- Died: 29 April 1862 Dumfries Prison, Dumfries, Scotland
- Cause of death: Execution by hanging
- Criminal status: Executed
- Conviction: Murder
- Criminal penalty: Death by hanging

= Mary Timney =

Scottish murderer

Mary Timney (died 29 April 1862) was the last woman publicly executed in Scotland. She had been convicted of the murder of her landlady Ann Hannah.

Timney lived in Carsphad, three miles from St John's town of Dalry in a stone cottage adjacent to Hannah's house. The two of them argued regularly, and Hannah suspected Timney of stealing firewood. Timney also accused her husband of having an affair with Hannah.

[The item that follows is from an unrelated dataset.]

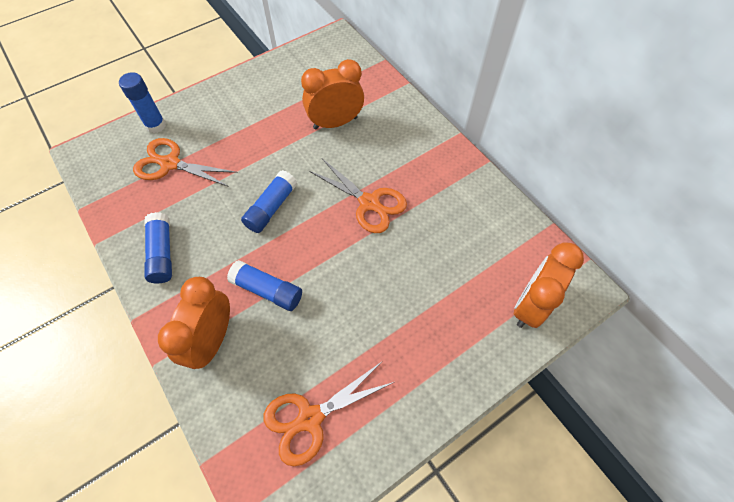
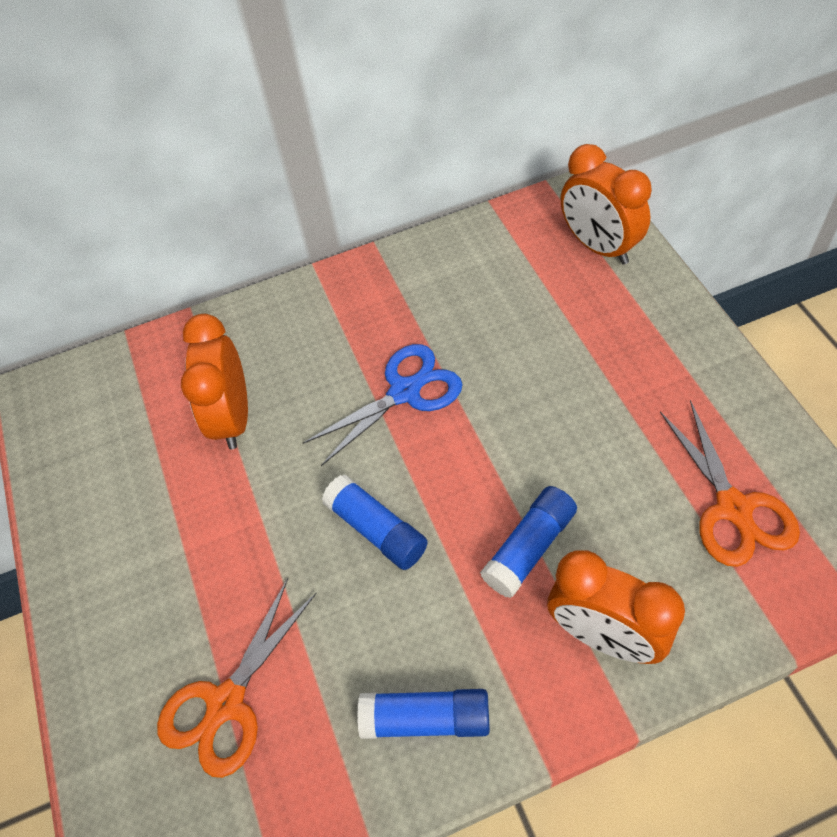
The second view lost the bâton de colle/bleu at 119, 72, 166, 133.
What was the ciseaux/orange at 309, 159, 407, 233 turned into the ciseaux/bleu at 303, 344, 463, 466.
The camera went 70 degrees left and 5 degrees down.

On 13 January 1862, Hannah's brother Lockhart found her body on the floor and called the police. She had been beaten to death. A butcher's knife and a two-foot long iron fire poker, both covered in blood, were lying next to the body. Several witnesses said they had seen Mary Timney exiting Hannah's house holding a wooden mallet and with blood on her dress, and she was arrested. The mallet was found in her attic, wrapped in a bloodstained dress matching the description given by witnesses. Several items from Ann Hannah's kitchen were found in her house.

At her trial Timney claimed self-defence: she said that Hannah had attacked her during an argument about Hannah's refusal to lend her any money and she had defended herself using the objects to hand. She was convicted and sentenced to death by hanging. Upon hearing of the death sentence, she cried out "Oh, my Lord, dinna do that! Give me anything but that, let the Lord send for me!".

Timney's case became a cause célèbre due to her four young children. A petition for clemency signed by 3,000 people was submitted to Home Secretary Sir George Grey, but was rejected. Timney was hanged by William Calcraft at Buccleuch Street Prison in Dumfries on 29 April 1862.